> ARTICLE
If the distance of the point $$P\left( {1,\, - 2,\,1} \right)$$   from the plane $$x + 2y - 2z = \alpha ,$$    where $$\alpha > 0,$$  is 5, then the foot of the perpendicular from $$P$$ to the plane is :

Solution :
As perpendicular distance of $$x + 2y - 2z = \alpha $$    from the point $$\left( {1,\, - 2,\,1} \right)$$   is 5

$$\eqalign{ & \therefore \left| {\frac{{1 - 4 - 2 - \alpha }}{3}} \right| = 5 \cr & \Rightarrow \frac{{ - 5 - \alpha }}{3} = 5{\text{ or }} - 5 \cr & \Rightarrow \alpha = - 20{\text{ or }}10 \cr & {\text{As }}\alpha > 0\,\,\, \Rightarrow \alpha = 10 \cr} $$
$$\therefore $$ Plane becomes $$x+2y-2z-10=0$$
Equation of PN is $$\frac{{x - 1}}{1} = \frac{{y + 2}}{2} = \frac{{z - 1}}{{ - 2}} = \lambda $$
For some value of $$\lambda ,\,\,\,\,{\text{N}}\left( {\lambda + 1,\,2\lambda - 2,\, - 2\lambda + 1} \right)$$
It lies on $$x+2y-2z-10=0$$
$$\eqalign{ & \therefore \lambda + 1 + 4\lambda - 4 + 4\lambda - 2 = 10 \cr & \Rightarrow 9\lambda = 15 \cr & \Rightarrow \lambda = \frac{5}{3} \cr & \therefore \,\,{\text{N}}\left( {\frac{8}{3},\,\frac{4}{3},\,\frac{{ - 7}}{3}} \right) \cr} $$

> SOURCE EXCERPT
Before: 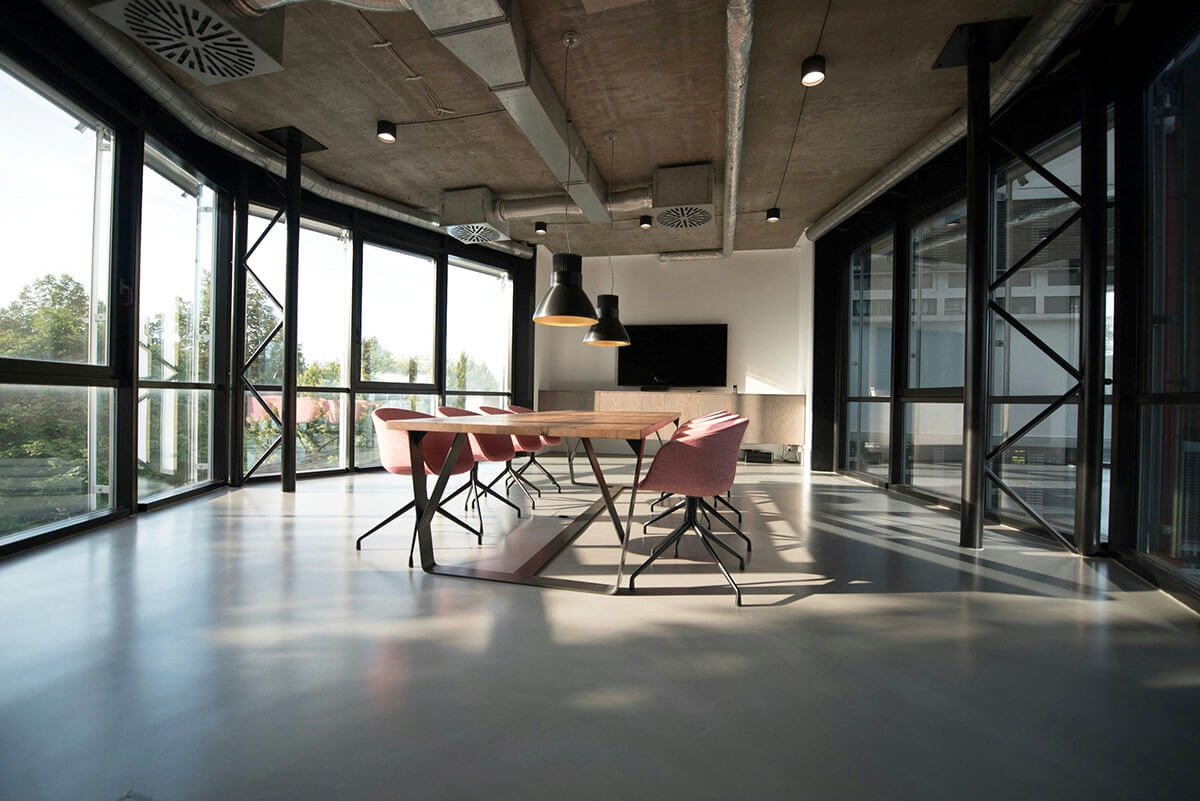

> WORK INSTRUCTIONS
Summarize the worked solution above on the foot of a perpendicular to a plane in two sentences.

> WRITTEN ANSWER
Setting the distance from P(1, −2, 1) to the plane x + 2y − 2z = α equal to 5 gives α = −20 or 10, and since α > 0, the plane becomes x + 2y − 2z − 10 = 0. A point on the line PN, (x − 1)/1 = (y + 2)/2 = (z − 1)/(−2) = λ, is written as N(λ + 1, 2λ − 2, −2λ + 1), and substituting it into the plane gives λ = 5/3, so the foot of the perpendicular is N(8/3, 4/3, −7/3).